**YOUR TASK:** Reproduce the listing below, substituting "goal" for each occurrence of "target" and keeping every other character unchanged.

**DATA FOR ANALYSIS:**
- - - -
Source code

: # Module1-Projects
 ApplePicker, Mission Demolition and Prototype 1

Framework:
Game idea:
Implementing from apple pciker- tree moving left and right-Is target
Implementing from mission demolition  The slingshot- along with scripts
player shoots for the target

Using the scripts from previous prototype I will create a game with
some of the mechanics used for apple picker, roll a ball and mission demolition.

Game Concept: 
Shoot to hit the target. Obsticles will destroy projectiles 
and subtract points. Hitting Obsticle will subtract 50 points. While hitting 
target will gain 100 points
- - - -
**EXPECTED ANSWER:**
Source code

: # Module1-Projects
 ApplePicker, Mission Demolition and Prototype 1

Framework:
Game idea:
Implementing from apple pciker- tree moving left and right-Is goal
Implementing from mission demolition  The slingshot- along with scripts
player shoots for the goal

Using the scripts from previous prototype I will create a game with
some of the mechanics used for apple picker, roll a ball and mission demolition.

Game Concept: 
Shoot to hit the goal. Obsticles will destroy projectiles 
and subtract points. Hitting Obsticle will subtract 50 points. While hitting 
goal will gain 100 points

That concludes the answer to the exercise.